Several recovery processes have been proposed for heavy oil and oil sand reservoirs, depending on the reservoir and fluid properties. Among these, steam-assisted gravity drainage (SAGD) is widely used, and surface mining is considered the best approach in very shallow depths. However, deposits exist that are too shallow for SAGD but too deep for mining, requiring special techniques to recover the hydrocarbon economically.
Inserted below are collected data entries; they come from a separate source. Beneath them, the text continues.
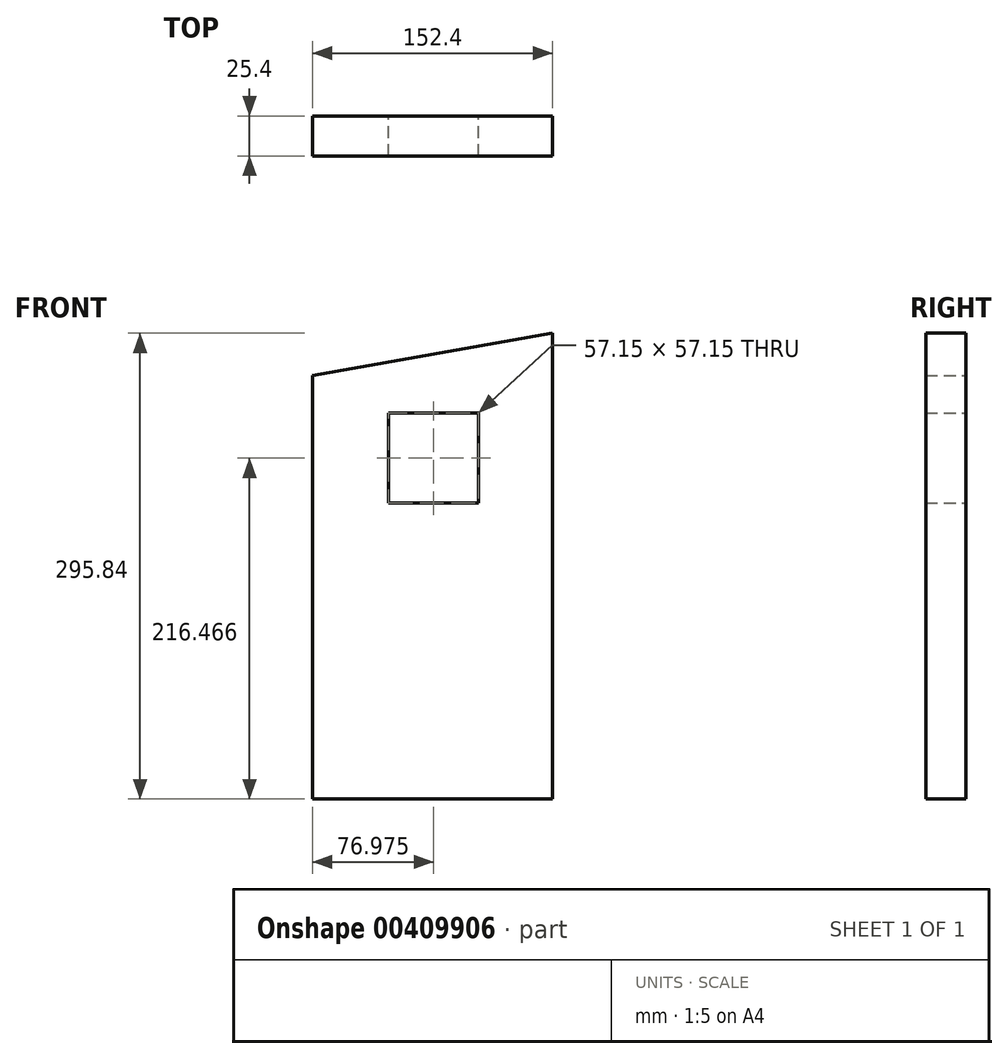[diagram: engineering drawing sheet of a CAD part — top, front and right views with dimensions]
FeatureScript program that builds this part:
annotation { "Feature Type Name" : "Feature", "Feature Type Description" : "" }
export const myFeature = defineFeature(function(context is Context, id is Id, definition is map)
    precondition{}
    {
        {
            var Q0;
            Q0=qCreatedBy(makeId("Front.planeOp"),FACE);
            var sketch = newSketch(context, id + "F0", { "sketchPlane" : qUnion([Q0])});
            skLineSegment(sketch, "E0.bottom", {"start": v(-105.55, 148) * mm, "end": v(46.85, 148) * mm});
            skLineSegment(sketch, "E0.top", {"start": v(-105.55, -156.8) * mm, "end": v(46.85, -156.8) * mm});
            skLineSegment(sketch, "E0.left", {"start": v(-105.55, 148) * mm, "end": v(-105.55, -156.8) * mm});
            skLineSegment(sketch, "E0.right", {"start": v(46.85, 148) * mm, "end": v(46.85, -156.8) * mm});
            skSolve(sketch);
        }
        {
            var Q0;
            Q0 = qSketchRegion(id + "F0", true);
            extrude(context, id + "F1", {"entities" : qUnion([Q0]), "depth" : 25.4 * mm});
        }
        {
            var Q0;
            Q0=makeQuery(id+"F1.opExtrude","SWEPT_EDGE",EDGE,{"disambiguationData":[OSD([sQuery(id+"F0.wireOp",EDGE,"E0.bottom"),sQuery(id+"F0.wireOp",EDGE,"E0.left")])]});
            chamfer(context, id + "F2", {"entities" : qUnion([Q0]), "chamferType" : ChamferType.OFFSET_ANGLE, "width" : 203.2 * mm, "oppositeDirection" : true, "angle" : 10 * degree, "tangentPropagation" : true});
        }
        {
            var Q0;
            Q0 = qSketchRegion(id + "F0", true);
            var sketch = newSketch(context, id + "F3", { "sketchPlane" : qUnion([Q0])});
            skLineSegment(sketch, "E1.bottom", {"start": v(-57.15, 88.25) * mm, "end": v(0, 88.25) * mm});
            skLineSegment(sketch, "E1.top", {"start": v(-57.15, 31.1) * mm, "end": v(0, 31.1) * mm});
            skLineSegment(sketch, "E1.left", {"start": v(-57.15, 88.25) * mm, "end": v(-57.15, 31.1) * mm});
            skLineSegment(sketch, "E1.right", {"start": v(0, 88.25) * mm, "end": v(0, 31.1) * mm});
            skSolve(sketch);
        }
        {
            var Q0;
            Q0 = qSketchRegion(id + "F3", true);
            extrude(context, id + "F4", {"entities" : qUnion([Q0]), "operationType" : NewBodyOperationType.REMOVE, "endBound" : BoundingType.UP_TO_NEXT, "depth" : 25.4 * mm});
        }
    });
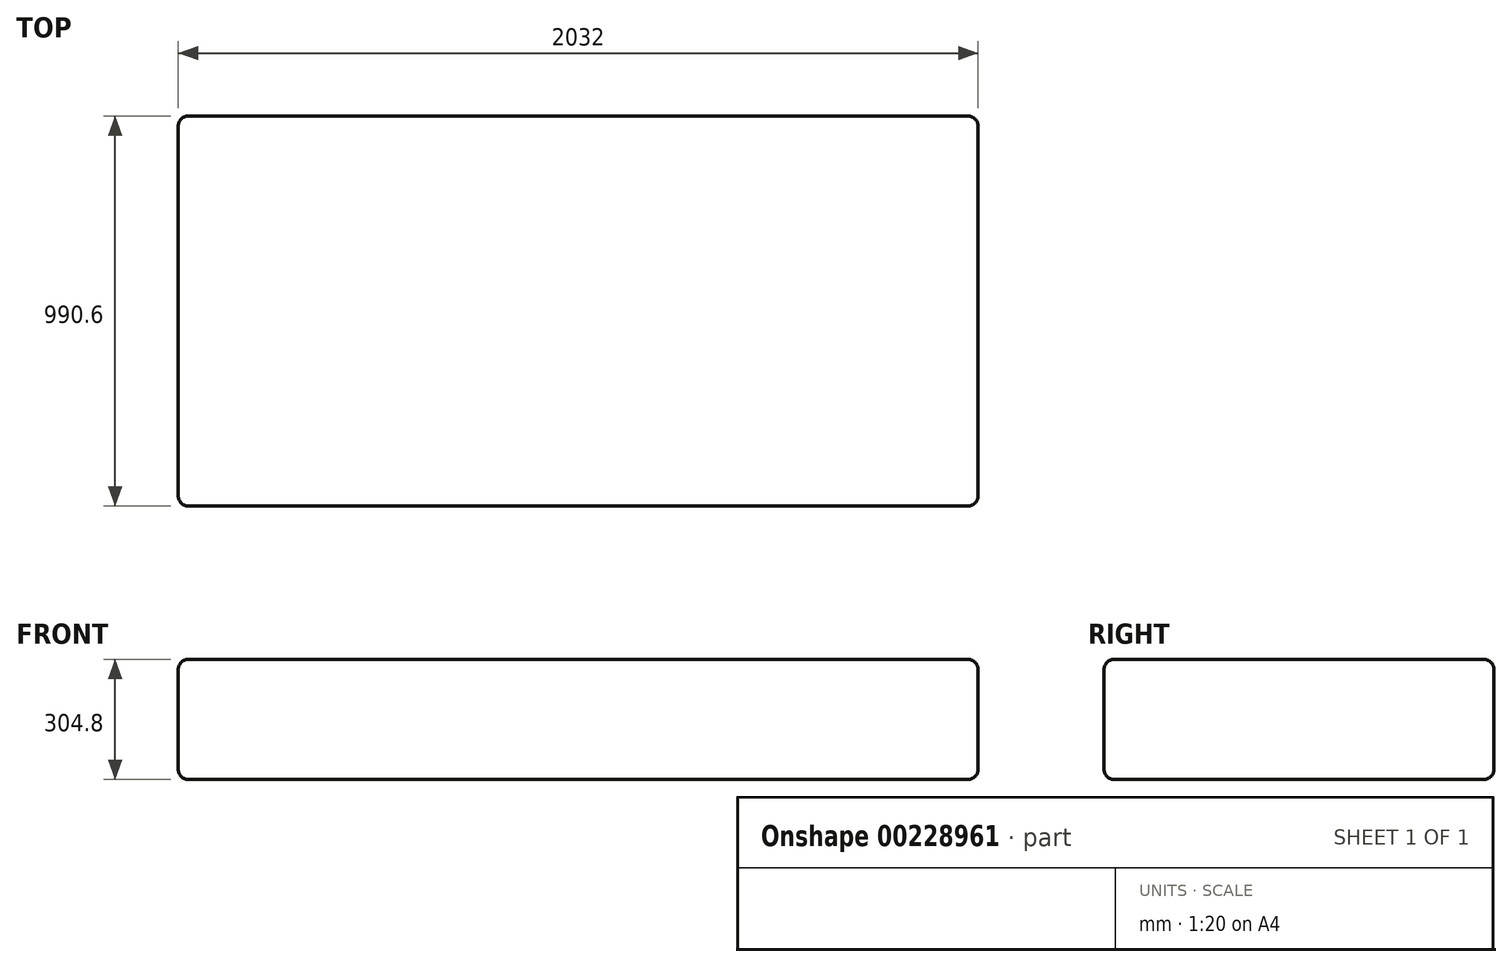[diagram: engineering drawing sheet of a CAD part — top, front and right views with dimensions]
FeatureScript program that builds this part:
annotation { "Feature Type Name" : "Feature", "Feature Type Description" : "" }
export const myFeature = defineFeature(function(context is Context, id is Id, definition is map)
    precondition{}
    {
        {
            var Q0;
            Q0=qCreatedBy(makeId("Top.planeOp"),FACE);
            var sketch = newSketch(context, id + "F0", { "sketchPlane" : qUnion([Q0])});
            skLineSegment(sketch, "E0.bottom", {"start": v(-1037.05, 578.73) * mm, "end": v(994.95, 578.73) * mm});
            skLineSegment(sketch, "E0.top", {"start": v(-1037.05, -411.87) * mm, "end": v(994.95, -411.87) * mm});
            skLineSegment(sketch, "E0.left", {"start": v(-1037.05, 578.73) * mm, "end": v(-1037.05, -411.87) * mm});
            skLineSegment(sketch, "E0.right", {"start": v(994.95, 578.73) * mm, "end": v(994.95, -411.87) * mm});
            skSolve(sketch);
        }
        {
            var Q0;
            Q0=makeQuery(id+"F0.imprint","IMPRINT",FACE,{"disambiguationData":[TD([[makeQuery(id+"F0.imprint","IMPRINT",EDGE,{"derivedFrom":sQuery(id+"F0.wireOp",EDGE,"E0.bottom")}),-1.0]])]});
            extrude(context, id + "F1", {"entities" : qUnion([Q0]), "depth" : 304.8 * mm});
        }
        {
            var Q0;
            Q0=makeQuery(id+"F1.opExtrude","CAP_FACE",FACE,{"disambiguationData":[OSD([sQuery(id+"F0.wireOp",EDGE,"E0.bottom"),sQuery(id+"F0.wireOp",EDGE,"E0.top"),sQuery(id+"F0.wireOp",EDGE,"E0.left"),sQuery(id+"F0.wireOp",EDGE,"E0.right")])],"isStart":false});
            var Q1;
            Q1=makeQuery(id+"F1.opExtrude","SWEPT_FACE",FACE,{"disambiguationData":[OSD([sQuery(id+"F0.wireOp",EDGE,"E0.top")])]});
            var Q2;
            Q2=makeQuery(id+"F1.opExtrude","SWEPT_FACE",FACE,{"disambiguationData":[OSD([sQuery(id+"F0.wireOp",EDGE,"E0.right")])]});
            var Q3;
            Q3=makeQuery(id+"F1.opExtrude","SWEPT_FACE",FACE,{"disambiguationData":[OSD([sQuery(id+"F0.wireOp",EDGE,"E0.bottom")])]});
            var Q4;
            Q4=makeQuery(id+"F1.opExtrude","SWEPT_FACE",FACE,{"disambiguationData":[OSD([sQuery(id+"F0.wireOp",EDGE,"E0.left")])]});
            fillet(context, id + "F2", {"entities" : qUnion([Q0, Q1, Q2, Q3, Q4]), "radius" : 25.4 * mm, "tangentPropagation" : true, "allowEdgeOverflow" : false});
        }
    });
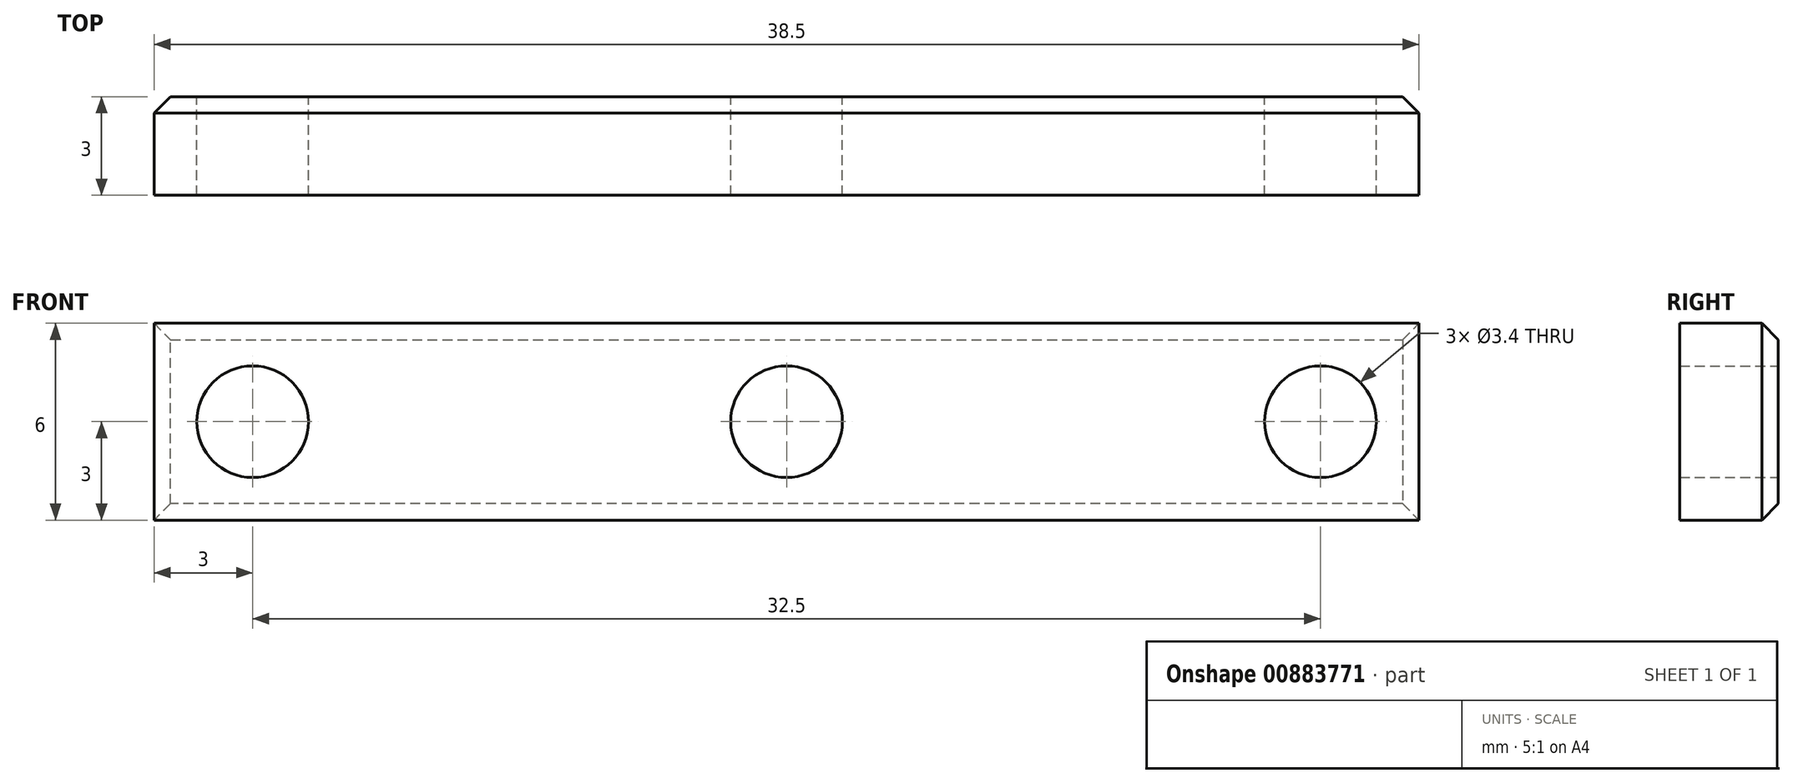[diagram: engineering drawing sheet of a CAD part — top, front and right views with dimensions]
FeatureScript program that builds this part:
annotation { "Feature Type Name" : "Feature", "Feature Type Description" : "" }
export const myFeature = defineFeature(function(context is Context, id is Id, definition is map)
    precondition{}
    {
        {
            var Q0;
            Q0=qCreatedBy(makeId("Front.planeOp"),FACE);
            var sketch = newSketch(context, id + "F0", { "sketchPlane" : qUnion([Q0])});
            skLineSegment(sketch, "E0", {"start": v(-19.25, 3) * mm, "end": v(-19.25, -3) * mm});
            skLineSegment(sketch, "E1", {"start": v(-19.25, -3) * mm, "end": v(19.25, -3) * mm});
            skLineSegment(sketch, "E2", {"start": v(19.25, -3) * mm, "end": v(19.25, 3) * mm});
            skLineSegment(sketch, "E3", {"start": v(19.25, 3) * mm, "end": v(-19.25, 3) * mm});
            skCircle(sketch, "E4", {"center": v(-16.25, 0) * mm, "radius": 1.7 * mm});
            skCircle(sketch, "E5", {"center": v(0, 0) * mm, "radius": 1.7 * mm});
            skCircle(sketch, "E6", {"center": v(16.25, 0) * mm, "radius": 1.7 * mm});
            skSolve(sketch);
        }
        {
            var Q0;
            Q0=makeQuery(id+"F0.imprint","IMPRINT",FACE,{"disambiguationData":[TD([[makeQuery(id+"F0.imprint","IMPRINT",EDGE,{"derivedFrom":sQuery(id+"F0.wireOp",EDGE,"E0")}),1.0]])]});
            extrude(context, id + "F1", {"entities" : qUnion([Q0]), "depth" : 3 * mm, "offsetDistance" : 25 * mm});
        }
        {
            var Q0;
            Q0=makeQuery(id+"F1.opExtrude","CAP_EDGE",EDGE,{"disambiguationData":[OSD([sQuery(id+"F0.wireOp",EDGE,"E1")])],"isStart":true});
            var Q1;
            Q1=makeQuery(id+"F1.opExtrude","CAP_EDGE",EDGE,{"disambiguationData":[OSD([sQuery(id+"F0.wireOp",EDGE,"E2")])],"isStart":true});
            var Q2;
            Q2=makeQuery(id+"F1.opExtrude","CAP_EDGE",EDGE,{"disambiguationData":[OSD([sQuery(id+"F0.wireOp",EDGE,"E3")])],"isStart":true});
            var Q3;
            Q3=makeQuery(id+"F1.opExtrude","CAP_EDGE",EDGE,{"disambiguationData":[OSD([sQuery(id+"F0.wireOp",EDGE,"E0")])],"isStart":true});
            chamfer(context, id + "F2", {"entities" : qUnion([Q0, Q1, Q2, Q3]), "width" : 0.5 * mm, "tangentPropagation" : true});
        }
    });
In addition, significant reserves are left behind as stranded reserves, as well as reserves that are usually characterized with weak caprock integrity and without enough pay thickness for SAGD to be economically viable. This paper focuses on a new technology that involves creating several mechanically induced inclusions in a single well. The production process is similar to a single-well SAGD. This method is proposed to assist both more uniform steam injection and bitumen production processes. The current setup is developed for vertical well applications; however, upon successful planning, the next version will be employed for horizontal applications. The current system consists of a vertical well with multiple vertical inclusions, which are used for simultaneous steam injection and liquid production purposes. Steam is injected into the upper part of the formation, and the drained liquid is collected at the bottom of the inclusions. Unlike the conventional steam chamber geometry in SAGD processes, steam moves outward from the inclusion faces into the formation and tends to move laterally out and vertically upward over time. Simulation studies of the system show that the success of such a technique depends on the inclusion dimensions as well as injection rate and pressure. In this study, the effects of inclusion dimensions and steam properties on the performance of such a process are investigated. Reservoir simulations of realistic reservoir conditions show promising results in terms of cumulative steam oil ratio (CSOR) and production rate. Early peak oil production occurred at approximately 100 days from the startup, and the CSOR dropped to under 3 m3/m3 after 100 days. The optimum inclusion dimensions and the best injection scenario for different net pays at different depths and geological conditions are illustrated in the paper.